### Excerpt
There’s an interesting phenomenon that I’d like to discuss with you today:
It’s called Devastation.
In my world (the DARK World…as I define the DARK World – a place where you call it as you see it), Devastation is something that’s truly heartbreaking. For example, the recent tragedy in Tuscon, AZ was devastating. What crushed ME the most was the loss of that 9 year old little girl – Christina Green. As a father of two girls (one who is 9), I can’t tell you how much that tragedy punched me in the chest. My heart goes out to all the families that were impacted by that tragedy, but especially to the family of Christina Green.
You cannot prepare for something like the Tuscon tragedy. Bad things happen as a result of people who have self-imposed, circumstantial, and of course, mental problems. You never know when someone’s ticking time bomb will explode.
There are many tragedies that occur that could be described as being Devastating, but expected and/or anticipated events ARE NOT on the list. And NO, it’s not relative to each individual.
At lunch last week, I heard a woman talking with her friends about the passing of her mother. She was talking so f__king loud that the entire restaurant could hear her. Her mom was 86 and died of cancer. The daughter (the woman who was having lunch) basically was telling her friends how “devastated” she was, and how the passing of her mom basically stopped her life for nearly two years.

### Exercise data

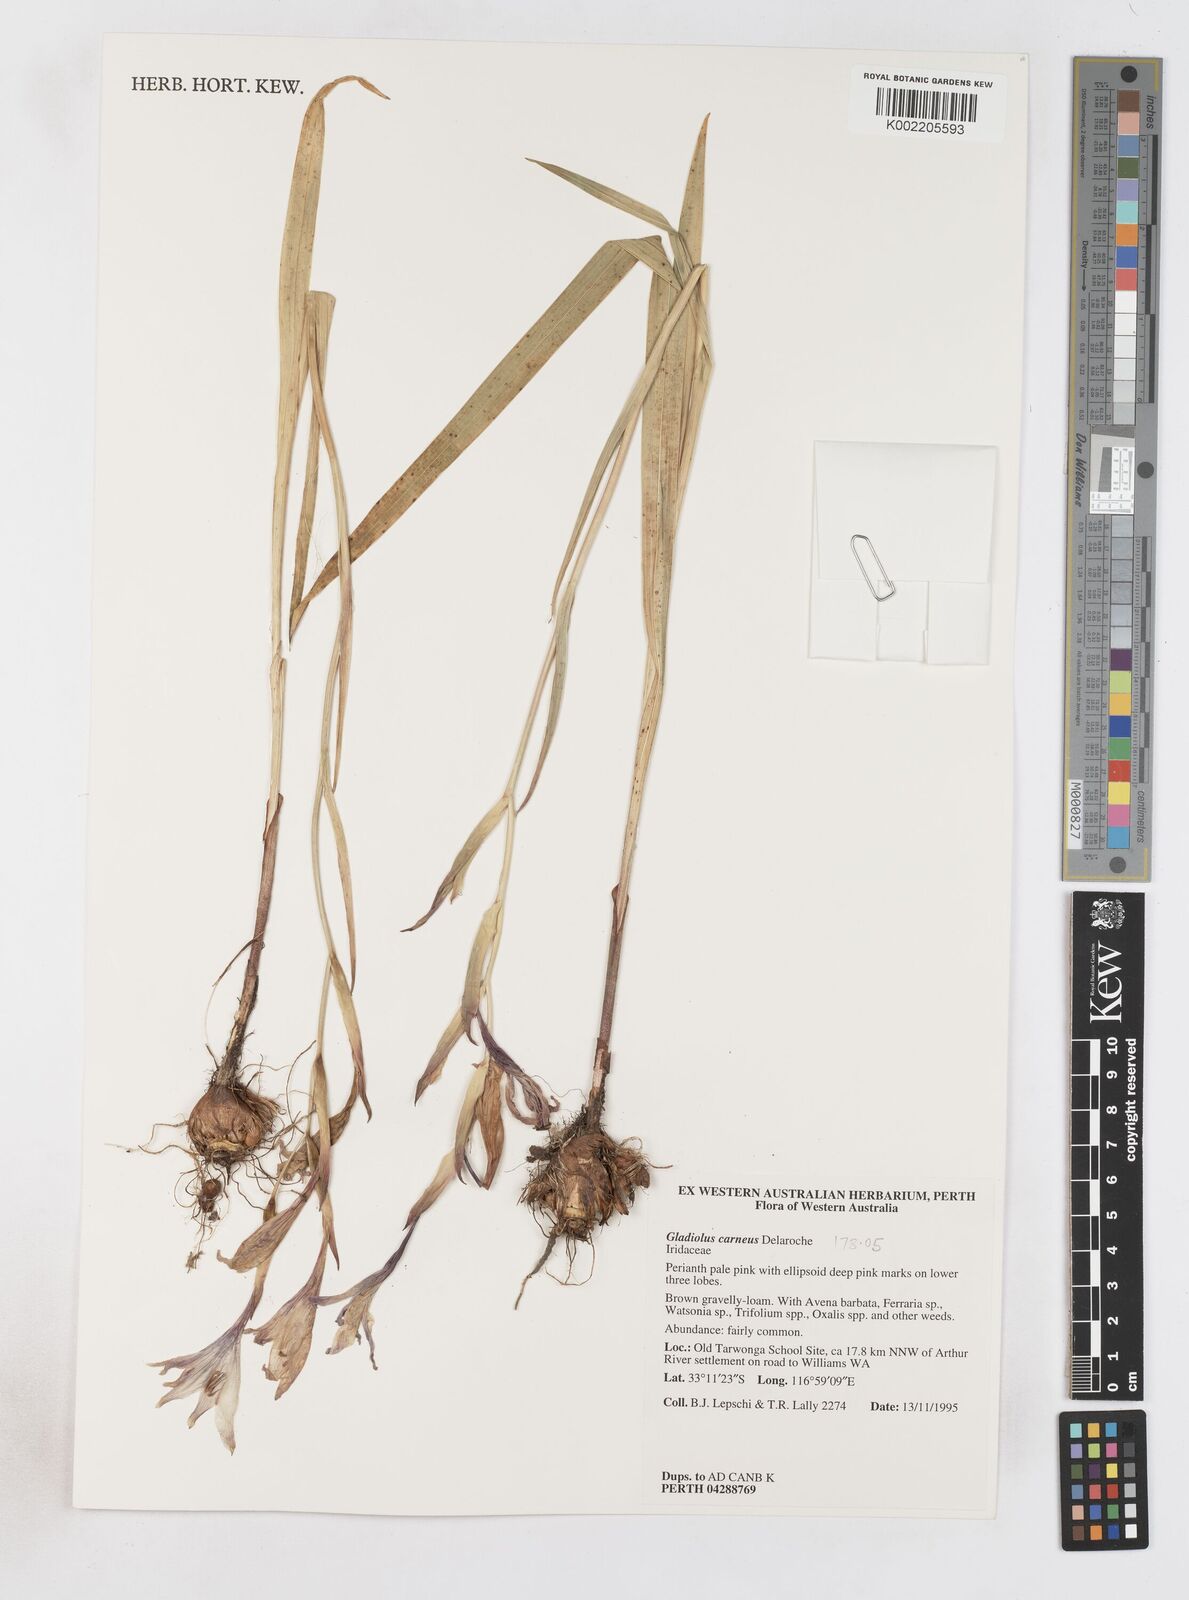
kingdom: Plantae
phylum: Tracheophyta
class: Liliopsida
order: Asparagales
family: Iridaceae
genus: Gladiolus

### What the exercise asks
Could you continue the piece on devastation from where it stops? The items have no connection to the piece on devastation.

### Expected answer
The fact that this grown woman had the nerve to proclaim devastation in comparison to the true DEVASTATING losses faced by many in our country – and around the world, is to me, unacceptable and downright irritating. I wanted to walk over to their table and take a dump on her pile of pasta (which they really should not have been eating given the footprint of all of their exceedingly gigantic “nook and cranny” asses). No wonder they needed such a large booth.
I’ve heard other people proclaim themselves as being devastated victims of the economy, devastated victims of their “bad” parents, devastated victims of their profession, etc.
It’s SICKENING!
I can understand if you are sad by the loss of a parent, but at 86 – it should be expected. And if that woman did not prepare herself (early on) for the death of her mom, then shame on her. I don’t mean to be so cold, but really – to be “devastated” and then psychologically paralyzed for two years because her mother, err, died at the age of 86? Really? Seriously?
Foolish mistakes, lack of forethought, and poor planning turn folks into victims. Yet, try to put yourself in the shoes of Christina Green’s parents. Their beautiful 9 year old little girl has been taken from them. She was NINE YEARS OLD – not 86 years old!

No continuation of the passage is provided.